## THE RECORDS

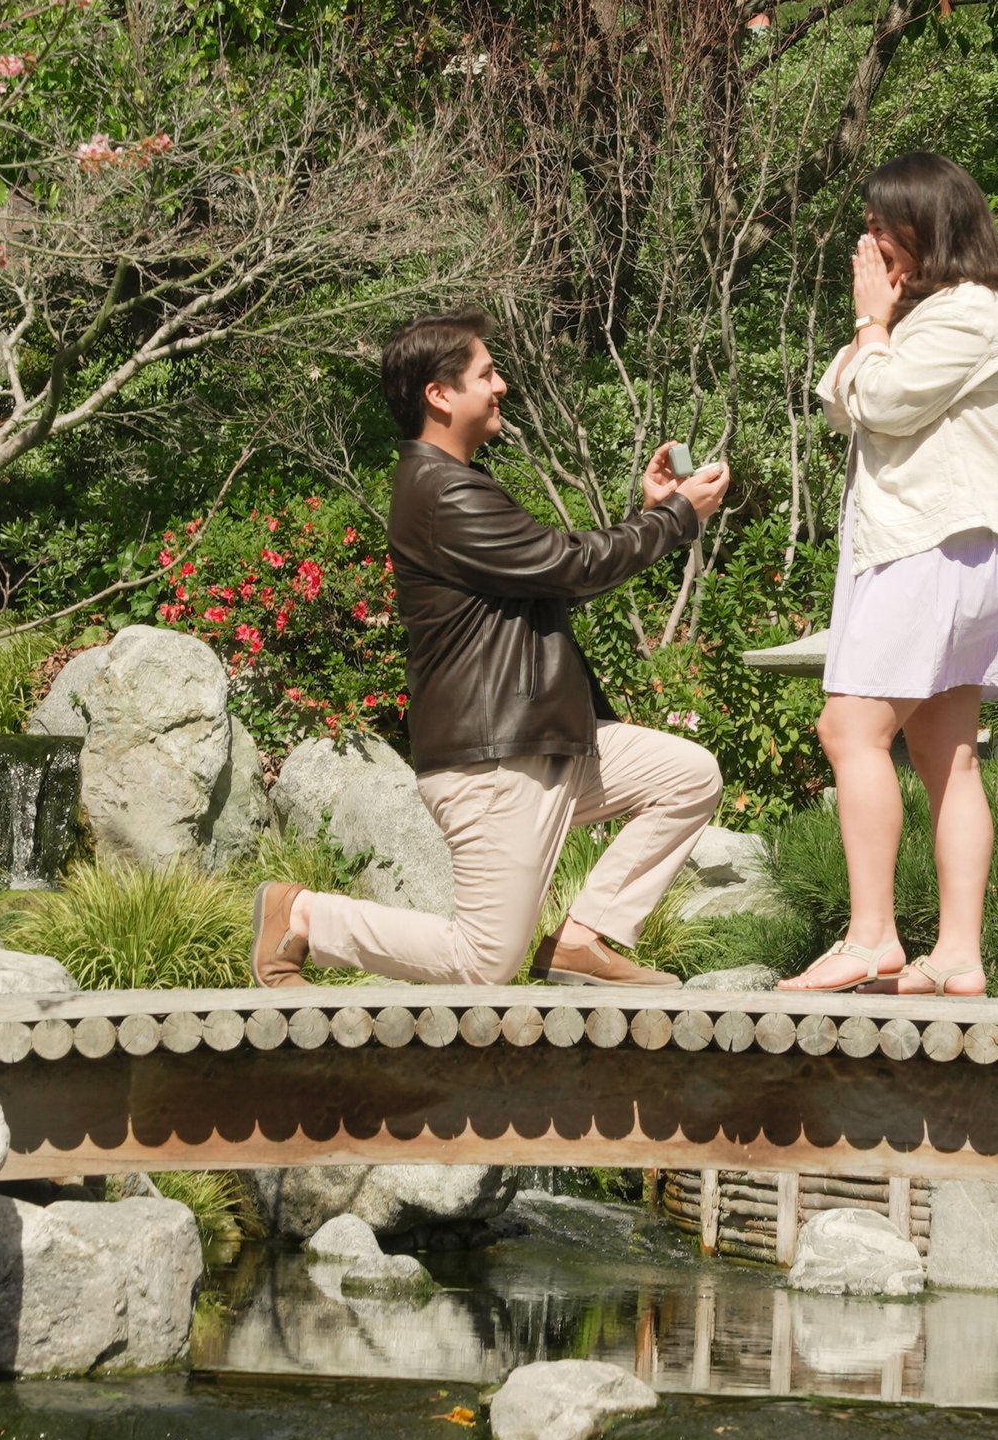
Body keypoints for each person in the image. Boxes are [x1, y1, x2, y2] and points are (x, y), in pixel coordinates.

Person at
--
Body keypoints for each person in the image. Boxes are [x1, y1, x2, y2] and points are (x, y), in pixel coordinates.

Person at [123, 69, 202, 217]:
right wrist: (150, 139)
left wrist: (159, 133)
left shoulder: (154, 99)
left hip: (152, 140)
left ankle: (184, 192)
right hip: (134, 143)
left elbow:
* * *
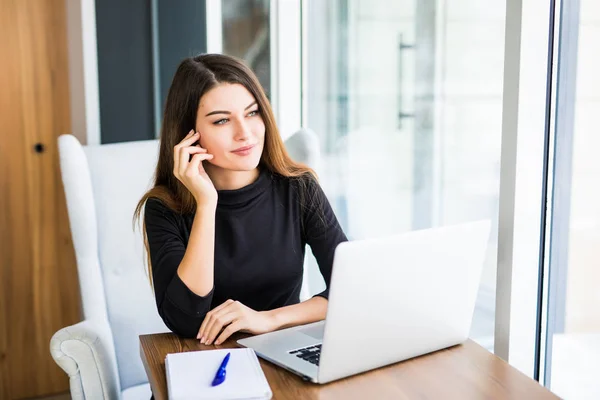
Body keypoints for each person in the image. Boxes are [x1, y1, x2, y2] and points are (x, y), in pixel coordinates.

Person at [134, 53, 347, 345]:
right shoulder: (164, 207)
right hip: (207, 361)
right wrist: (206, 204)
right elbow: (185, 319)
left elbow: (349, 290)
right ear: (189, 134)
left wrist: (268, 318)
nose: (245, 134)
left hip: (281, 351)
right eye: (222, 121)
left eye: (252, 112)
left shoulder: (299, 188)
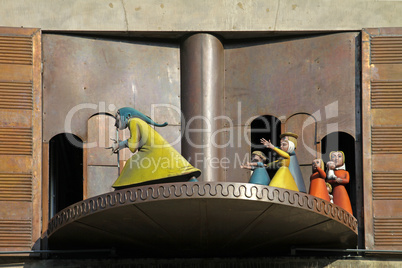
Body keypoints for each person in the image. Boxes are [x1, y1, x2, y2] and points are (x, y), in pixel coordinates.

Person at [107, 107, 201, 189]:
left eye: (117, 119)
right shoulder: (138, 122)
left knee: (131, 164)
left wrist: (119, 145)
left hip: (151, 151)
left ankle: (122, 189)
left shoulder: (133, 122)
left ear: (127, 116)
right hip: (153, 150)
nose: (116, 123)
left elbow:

## PROBLEM
Take from the listing above each line in which the string "right" is found.

## EXPECTED ANSWER
right wrist: (150, 139)
right hip: (134, 143)
right shoulder: (164, 207)
right hip: (207, 361)
right wrist: (206, 204)
right elbow: (185, 319)
right ear: (189, 134)
right eye: (222, 121)
right shoulder: (138, 122)
right hip: (153, 150)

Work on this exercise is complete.